Thursday, June 22, 2017

Sunday Gospel Reflection, June 25, 2017: Answer me, O Lord...

 
How do we avoid separation from God? 

   Jeremiah doesn’t have an easy time of it.  Called to be a prophet to a people that has returned to its idolatrous ways, he is under constant threat from his persecutors.  It is not surprising that he undergoes an interior crisis of sorts:  you seduced me, Lord, and I let myself be seduced, he laments.  Jeremiah knows his persecutors believe God has abandoned them; they are profoundly self-centered and thus live in separation from the God who invites them to covenant.  But Jeremiah surmounts his own moment of crisis thanks to his returning confidence in the Lord:  to you I have entrusted my cause.  Like the psalmist in Psalm 69, Jeremiah is able to praise the Lord, able to bear insult because zeal for the Lord’s house consumes him.  Unlike his persecutors, who have cut themselves off from relationship with God, Jeremiah resists such separation, putting his faith in the relationship that is at the core of his existence.
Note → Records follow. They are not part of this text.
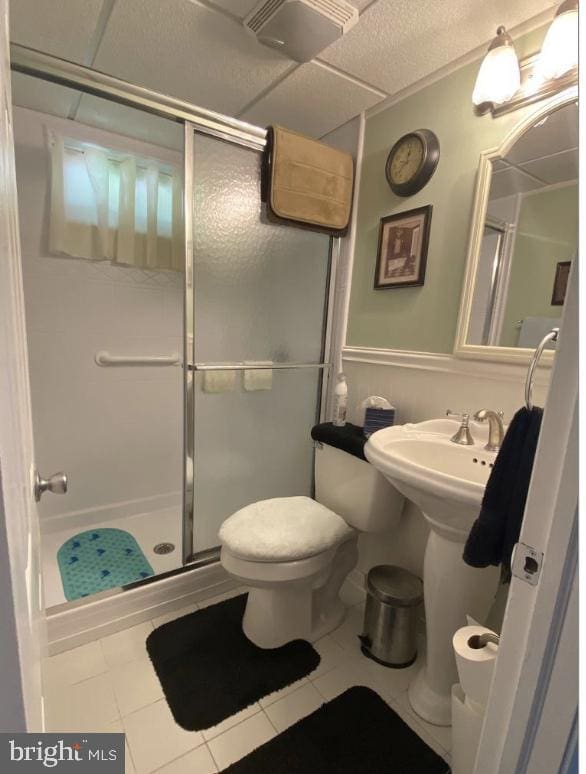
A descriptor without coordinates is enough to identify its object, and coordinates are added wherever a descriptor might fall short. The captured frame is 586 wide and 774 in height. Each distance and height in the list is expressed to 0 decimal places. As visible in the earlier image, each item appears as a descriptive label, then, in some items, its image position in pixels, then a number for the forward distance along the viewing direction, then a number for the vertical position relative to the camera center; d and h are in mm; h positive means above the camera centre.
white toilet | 1275 -768
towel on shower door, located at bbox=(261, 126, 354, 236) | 1500 +605
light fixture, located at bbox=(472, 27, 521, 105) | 1090 +788
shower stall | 1521 -49
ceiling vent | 1061 +898
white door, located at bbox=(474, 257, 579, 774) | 460 -351
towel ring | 751 -56
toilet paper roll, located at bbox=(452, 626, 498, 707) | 821 -738
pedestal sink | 996 -624
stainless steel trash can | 1342 -1056
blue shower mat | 1630 -1197
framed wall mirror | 1074 +314
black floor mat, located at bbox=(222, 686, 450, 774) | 1036 -1215
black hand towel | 831 -339
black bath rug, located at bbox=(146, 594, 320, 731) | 1193 -1223
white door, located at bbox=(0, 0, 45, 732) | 336 -234
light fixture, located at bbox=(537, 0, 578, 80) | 965 +788
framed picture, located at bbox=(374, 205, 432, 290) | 1436 +332
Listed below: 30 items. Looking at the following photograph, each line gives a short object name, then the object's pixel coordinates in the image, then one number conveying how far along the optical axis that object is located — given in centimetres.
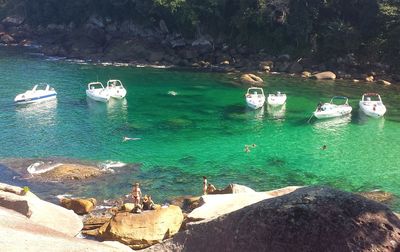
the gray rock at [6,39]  10550
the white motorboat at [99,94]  5603
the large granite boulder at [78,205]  2642
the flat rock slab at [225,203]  1759
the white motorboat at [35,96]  5363
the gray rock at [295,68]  7350
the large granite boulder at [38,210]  2012
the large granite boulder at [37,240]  1373
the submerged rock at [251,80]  6588
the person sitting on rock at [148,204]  2433
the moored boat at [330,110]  4834
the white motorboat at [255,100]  5233
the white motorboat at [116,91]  5762
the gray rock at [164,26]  8812
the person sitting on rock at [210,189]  2832
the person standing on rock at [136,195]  2514
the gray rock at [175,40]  8588
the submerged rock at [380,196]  2916
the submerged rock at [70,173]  3219
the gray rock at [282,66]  7441
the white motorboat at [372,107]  4919
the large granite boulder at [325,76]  6856
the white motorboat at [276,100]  5384
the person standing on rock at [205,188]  2869
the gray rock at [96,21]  9588
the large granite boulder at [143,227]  2055
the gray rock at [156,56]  8312
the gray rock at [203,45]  8356
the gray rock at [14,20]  11491
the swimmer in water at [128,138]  4130
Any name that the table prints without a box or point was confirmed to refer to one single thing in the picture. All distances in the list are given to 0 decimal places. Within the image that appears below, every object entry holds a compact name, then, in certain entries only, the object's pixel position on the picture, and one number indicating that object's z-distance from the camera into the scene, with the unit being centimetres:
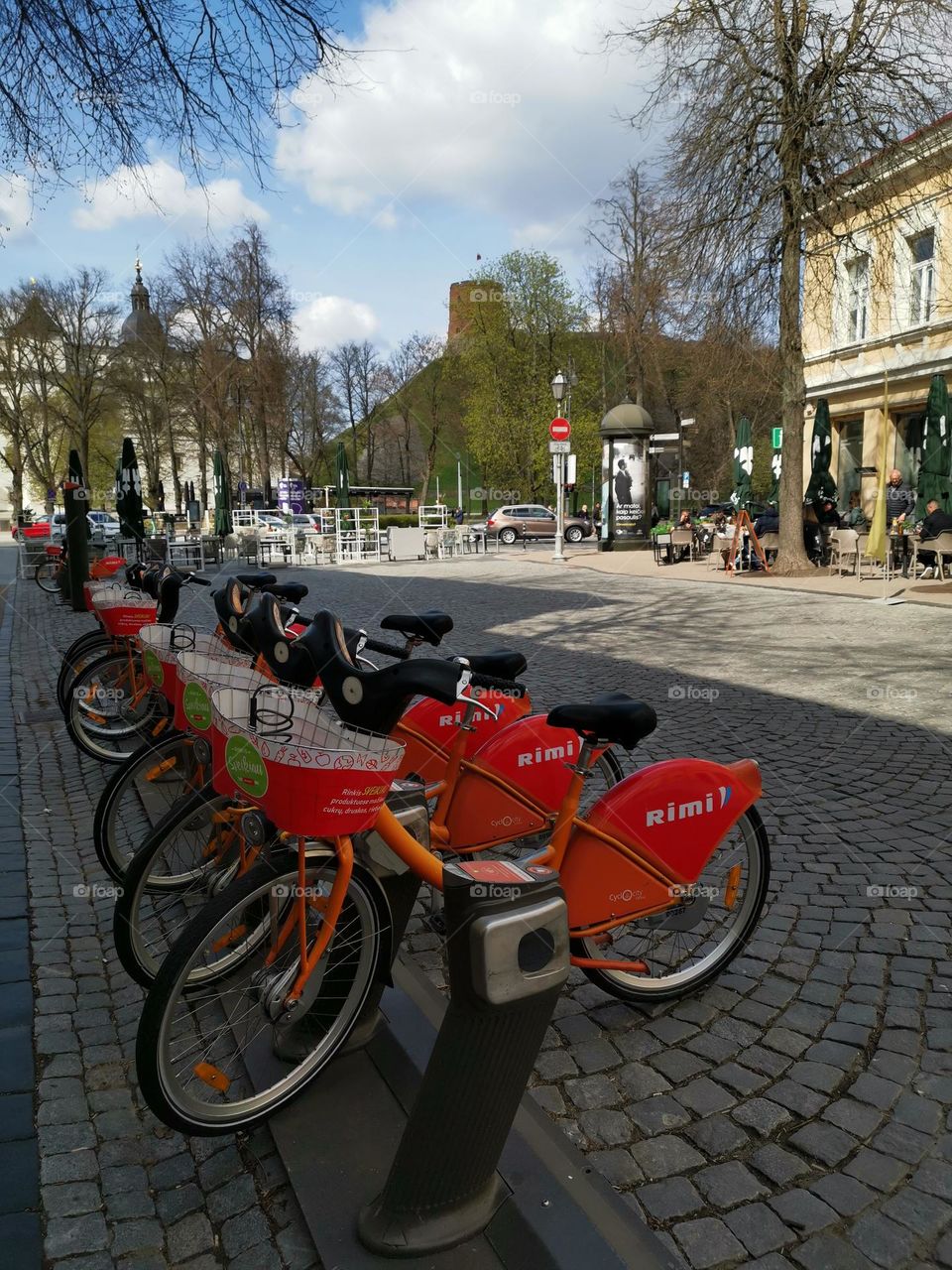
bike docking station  189
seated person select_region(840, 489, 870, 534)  2295
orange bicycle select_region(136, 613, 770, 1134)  228
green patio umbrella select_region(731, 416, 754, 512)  2259
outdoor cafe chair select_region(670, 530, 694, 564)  2283
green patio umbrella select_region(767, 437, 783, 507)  2592
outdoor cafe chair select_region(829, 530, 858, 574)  1734
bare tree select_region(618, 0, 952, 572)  1597
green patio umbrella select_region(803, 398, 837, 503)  2128
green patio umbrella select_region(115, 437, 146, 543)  1756
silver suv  3973
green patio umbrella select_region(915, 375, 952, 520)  1609
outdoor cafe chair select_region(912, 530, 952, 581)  1482
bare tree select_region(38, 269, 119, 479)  4738
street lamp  2584
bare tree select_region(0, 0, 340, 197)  551
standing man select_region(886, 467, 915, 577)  1862
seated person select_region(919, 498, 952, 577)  1491
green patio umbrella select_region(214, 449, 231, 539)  2720
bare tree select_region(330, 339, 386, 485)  6594
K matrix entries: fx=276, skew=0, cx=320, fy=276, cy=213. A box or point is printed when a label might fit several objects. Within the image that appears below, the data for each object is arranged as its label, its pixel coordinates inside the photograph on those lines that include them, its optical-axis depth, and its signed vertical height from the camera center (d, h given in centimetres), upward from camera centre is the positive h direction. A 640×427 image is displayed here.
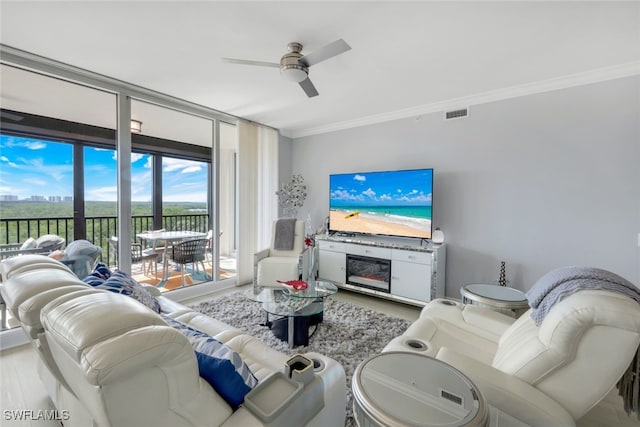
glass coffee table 226 -84
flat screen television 338 +7
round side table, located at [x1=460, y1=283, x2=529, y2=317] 212 -72
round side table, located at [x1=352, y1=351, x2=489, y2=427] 89 -67
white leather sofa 66 -42
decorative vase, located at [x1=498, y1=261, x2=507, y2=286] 297 -73
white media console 315 -75
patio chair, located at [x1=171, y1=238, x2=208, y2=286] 384 -63
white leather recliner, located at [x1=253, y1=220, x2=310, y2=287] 351 -78
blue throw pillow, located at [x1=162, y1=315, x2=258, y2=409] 93 -57
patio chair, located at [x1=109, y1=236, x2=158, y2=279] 375 -70
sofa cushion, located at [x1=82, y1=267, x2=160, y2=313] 150 -44
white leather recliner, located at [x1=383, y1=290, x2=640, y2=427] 97 -60
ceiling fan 196 +110
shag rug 224 -117
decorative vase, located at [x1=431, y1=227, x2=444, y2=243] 333 -34
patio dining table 407 -45
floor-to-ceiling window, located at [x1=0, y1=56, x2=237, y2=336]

   Whenever we put our own self-focus before our faith in the Lord, we are entering into that mode of separation that follows the pattern of the trespass of Adam, as Paul explains to the Corinthians.  Sin – separation – isolates rather than incorporates.  But the death of Jesus restores us to relationship through grace and forgiveness; this is his gift to us, a gift that overflows for the many.  It is also a gift that leaves no place for fear:  Fear no one, Jesus tells the Twelve in Matthew’s Gospel, for no one can take this gift from you.  Instead, go out and share God’s love, proclaiming it on the housetops!  If we do, living from that love, separation diminishes as we move ever closer to the fullness of life in Christ.

This post is based on Fr. Pat’s Scripture class.